Commvault Hires Former Puppet Master Sanjay Mirchandani As New CEO
Commvault on Tuesday took its long-expected leadership transition into its final stage with the appointment of former Puppet CEO Sanjay Mirchandani as its new president and CEO.
Effective Tuesday, Mirchandani is taking over the reins at Commvault from Bob Hammer, who has been hinting for some time that he is getting ready to retire and who last week said during the company's third fiscal quarter 2019 conference call that it would be his last.
Al Bunte, Commvault chief operating officer and a colleague of Hammer's for over 20 years, is also retiring.
Discussions around Hammer stepping down from Commvault after 20-plus years became serious in April 2018 after hedge fund Elliott Management disclosed that it had acquired a 10.3-percent stake in Commvault. Elliott Management at the time wrote in a letter to Commvault management expressing frustration at the company's profit margins, called for more capital to be returned to investors, and called for a review of Commvault's management.
Mirchandani joins Commvault from software maker Puppet, where he served as CEO for nearly three years. Prior to that, he spent over two years heading VMware's operations in the Asia Pacific and Japan areas. He also spent over 7 years at EMC, over half of which serving as that company's chief information officer.
Portland, Oregon-based Puppet last week named Yvonne Wassenaar as its next CEO.
During his time as Puppet CEO, Mirchandani oversaw the closing of new funding to the tune of $42 million, acquired two companies, and opened five new international offices, Puppet said.
Mirchandani's experience as CEO of Puppet is just the kind of experience Commvault needs, said Glenn Dekhayser, field chief technology officer at Red8, a Costa Mesa, Calif.-based solution provider and Commvault channel partner.
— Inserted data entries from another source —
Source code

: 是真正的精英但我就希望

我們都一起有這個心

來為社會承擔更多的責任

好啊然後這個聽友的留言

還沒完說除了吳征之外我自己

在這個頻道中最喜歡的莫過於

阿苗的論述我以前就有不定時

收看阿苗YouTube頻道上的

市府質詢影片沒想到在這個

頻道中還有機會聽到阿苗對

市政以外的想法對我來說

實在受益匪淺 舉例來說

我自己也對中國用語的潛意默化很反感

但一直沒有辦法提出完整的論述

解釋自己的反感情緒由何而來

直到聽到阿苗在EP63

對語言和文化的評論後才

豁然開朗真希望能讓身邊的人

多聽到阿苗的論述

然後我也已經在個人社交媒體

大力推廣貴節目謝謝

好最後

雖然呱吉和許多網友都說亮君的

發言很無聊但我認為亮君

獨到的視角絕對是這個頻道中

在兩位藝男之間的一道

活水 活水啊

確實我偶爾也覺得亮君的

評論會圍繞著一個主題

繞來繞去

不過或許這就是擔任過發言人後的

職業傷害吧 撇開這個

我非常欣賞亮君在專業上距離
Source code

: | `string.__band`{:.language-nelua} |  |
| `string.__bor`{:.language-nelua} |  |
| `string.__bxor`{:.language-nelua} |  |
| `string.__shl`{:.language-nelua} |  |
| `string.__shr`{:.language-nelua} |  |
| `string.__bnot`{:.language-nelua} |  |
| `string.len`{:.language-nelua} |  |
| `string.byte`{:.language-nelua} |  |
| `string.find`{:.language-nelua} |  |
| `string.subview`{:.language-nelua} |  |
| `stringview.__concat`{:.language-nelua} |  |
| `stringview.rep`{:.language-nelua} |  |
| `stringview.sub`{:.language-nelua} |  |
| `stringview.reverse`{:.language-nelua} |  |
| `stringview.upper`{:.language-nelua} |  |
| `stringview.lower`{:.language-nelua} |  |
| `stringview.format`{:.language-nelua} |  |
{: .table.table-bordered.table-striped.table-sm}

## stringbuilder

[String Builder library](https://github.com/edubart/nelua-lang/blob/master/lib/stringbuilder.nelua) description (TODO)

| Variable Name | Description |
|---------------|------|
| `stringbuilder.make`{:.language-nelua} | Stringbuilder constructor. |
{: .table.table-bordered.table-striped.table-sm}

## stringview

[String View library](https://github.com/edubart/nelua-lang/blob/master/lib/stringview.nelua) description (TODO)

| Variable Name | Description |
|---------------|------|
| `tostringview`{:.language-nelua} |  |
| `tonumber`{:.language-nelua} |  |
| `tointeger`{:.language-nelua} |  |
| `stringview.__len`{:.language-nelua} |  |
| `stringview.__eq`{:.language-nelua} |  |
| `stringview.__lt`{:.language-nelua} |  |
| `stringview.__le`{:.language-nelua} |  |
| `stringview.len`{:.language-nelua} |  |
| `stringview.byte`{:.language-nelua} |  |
"That experience is not just any CEO experience," Dekhayser told CRN. "It's new economy experience. Cloud, devops. He really understands that world."
One of Mirchandani's most important jobs will be to help businesses and investors understand the true value Commvault, which is the leading developer of data protection and data management software for modern workloads but has not had the marketing buzz its smaller competitors have had, Dekhayser said.
"Over the next five to seven years, all new workloads will be different from traditional workloads," he said. "Everything will be in containers, and will have to be managed in new ways. Commvault is already there, backing up containers in Amazon Web Services, Google Cloud, and Microsoft Azure. But no one knows it."
Instead, the buzz has been focused on younger startups, Dekhayser said. "All these young upstarts make a lot of marketing noise," he said. "But Commvault is already in its third or fourth release."
Dekhayser said a solution provider could easily walk into a large enterprise and see hardware and software from EMC, Hitachi, NetApp, and Cisco on the floor, the data of which all needs to be managed, with Commvault being the key to unifying the management.
"Snap management is a must to understand the data and get the data on the right media including tape," he said. "And enterprises really want snap management. Who else out there can manage all that? Only Commvault with a single code base. All the other vendors say 'me, too,' but do it with custom scripts and unnatural acts."
Having Mirchandani out in front and waving the Commvault flag will be a huge boost to the future of the vendor, Dekhayser said.
"He was not only the CIO of EMC, which is a doer and not a seller job, he was the CEO of Puppet," he said. "Sanjay's going to have his hand in everything. And he's going to change the culture there, and bring in a more dynamic organization."
Hammer, who has been with Commvault for over 20 years, in April plans to step down as the company's chairman and remain on the board as chairman emeritus. Nick Adamo, a current member of Commvault's board of directors, will at that time take over as chairman.
Both Hammer and Bunte are expected to remain with Commvault through a transition period, with Hammer planning to end his transition work on March 31.